Les paroles essentiellement d’amour et de mélodies aux situations cocasses (l’Homme à moto) sont à jamais associées à la voix puissante et absolument juste de Piaf jamais hors de contrôle, un exploit de haute performance que seule Betty Bonifassi était chaque fois à même de répliquer avec conviction (les vivats de la foule en fin de concert-récital l’ont radicalement distinguée).
Une autre voix d’homme, soit celle du ténor Gaétan Sauvageau (si je ne m’abuse… vu qu’ils ne nous ont pas été présentés formellement, mais la tessiture correspond à la sienne) répondait à ces exigences de justesse et de beauté percutantes au sein du Quatuor vocal d’accompagnement Quartom. Yann Perreau a fort bien fait selon ses capacités vocales, je parle dans l’ensemble et surtout il a chanté un très beau duo de succès soit À quoi ça sert l’amour avec l’incomparable Bonifassi.
Le toujours beau Pierre Flynn a une très belle voix assez solide malgré qu’il ait tenté de rendre justice à l’Hymne à l’amour avec la douleur de chanceler en tonalité… Combien c’est cruel que ces cordes vocales sensibles au moindre vent ou à la moindre tension. Martha Wainwright a offert une seule chanson soit sa version de La vie en rose avec passablement de conviction pour émouvoir avec contentement le public. Pour sa large part, Sylvie Moreau (L’Homme à moto s’est avéré un défi) a fait elle aussi de son mieux avec une belle rectitude, mais sans moment de grand éclat inoubliable.
La mise en scène du topos de la môme Piaf avec des gens constamment tous tassés dans un coin de supposé bistrot typique du quartier de la Goutte d’Or ou de Montmartre aurait certainement bénéficié d’une inventivité plus expansive à l’échelle de toute la scène car l’orchestre n’était qu’au quart avec une foule de surnuméraires – ce qui en dit long sur le manque de curiosité musicale des titulaires face à un fleuron plus que valable de la chanson française. Piaf c’est la Callas du répertoire mondial de la chanson si on a la moindre oreille pour la beauté de langue française et la poésie amoureuse en plus que les airs sont riches et beaux. Mais le plus désolant après une soirée vraiment fort agréable (faute d’avoir laissé toutes les chansons à Bonifassi), ce fut la chanson de la fin Je ne regrette rien avec Marie-Thérèse Fortin qui n’a pas le coffre suffisant pour assurer une telle sortie de spectacle et pour interpréter en résignation philosophique résolue ce summum d’une vie.

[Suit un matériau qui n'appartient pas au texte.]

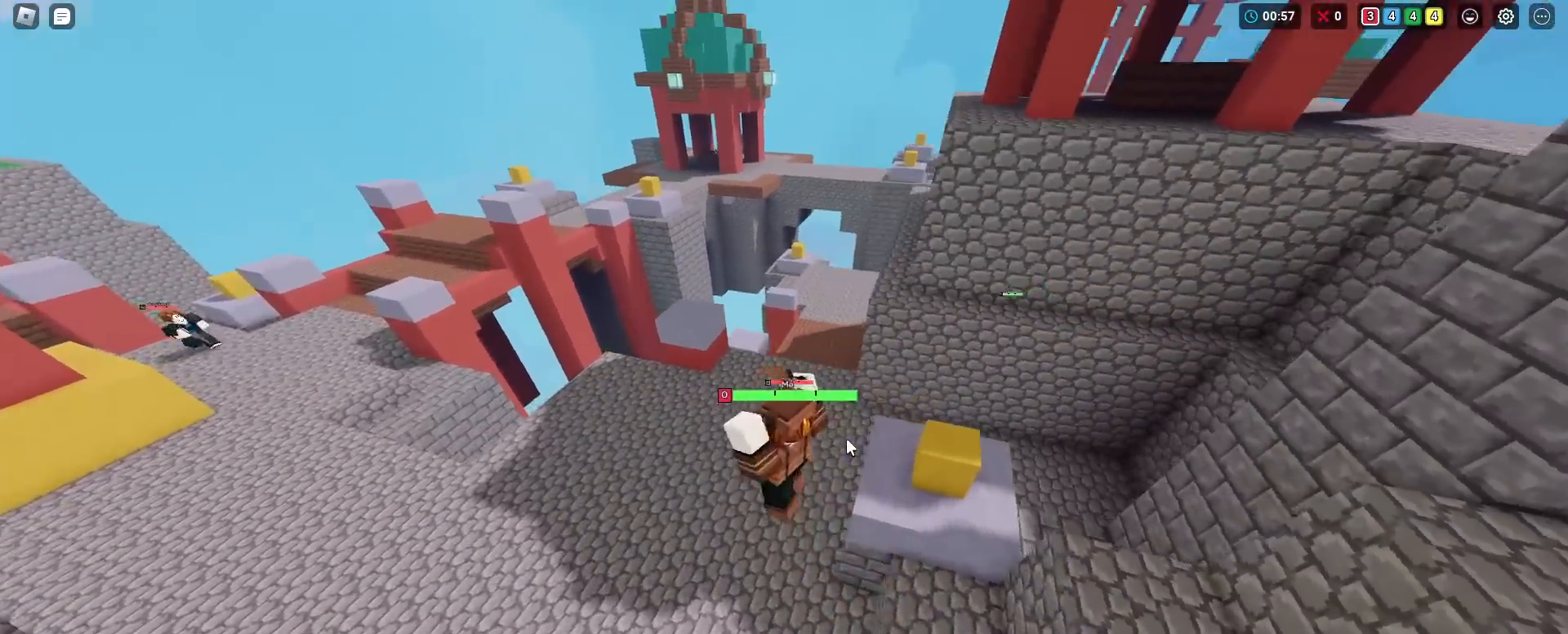
{"keys": ["shift", "w"], "mouse": ["right"], "mouse_move": "still", "events": [[184, "mouse_left", "down"], [217, "mouse_left", "up"], [267, "mouse_left", "down"], [367, "mouse_left", "up"], [417, "mouse_left", "down"], [501, "mouse_left", "up"]]}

Fortin a laissé le public sur des notes finales largement fausses ce que Florence K avait également éprouvé, car cette dernière effectuait ses sauts d’intervalles avec un manque de justesse dans l’attaque de la note sinon une forme de glissando d’approche qui ne correspond pas au modèle impeccable d’attaque et d’assurance vocale de l’originale disparue. Au terme de l’exercice de souvenance, chacun se remémore avec volupté indescriptible l’irremplaçable voix de Piaf car ne chante pas Piaf qui veut.
L’évocation de cette môme Piaf comme première avant-garde Beatnik était aussi un peu tirée par les cheveux, quoique, dans l’ensemble, il s’agissait d’un beau spectacle agréable que l’acoustique impeccable de la fine Maison Symphonique rend périlleux puisque toute faiblesse vocale ou expressive même minime se voit majorée et mise cruellement en évidence. L’orchestre était somptueux, comme toujours.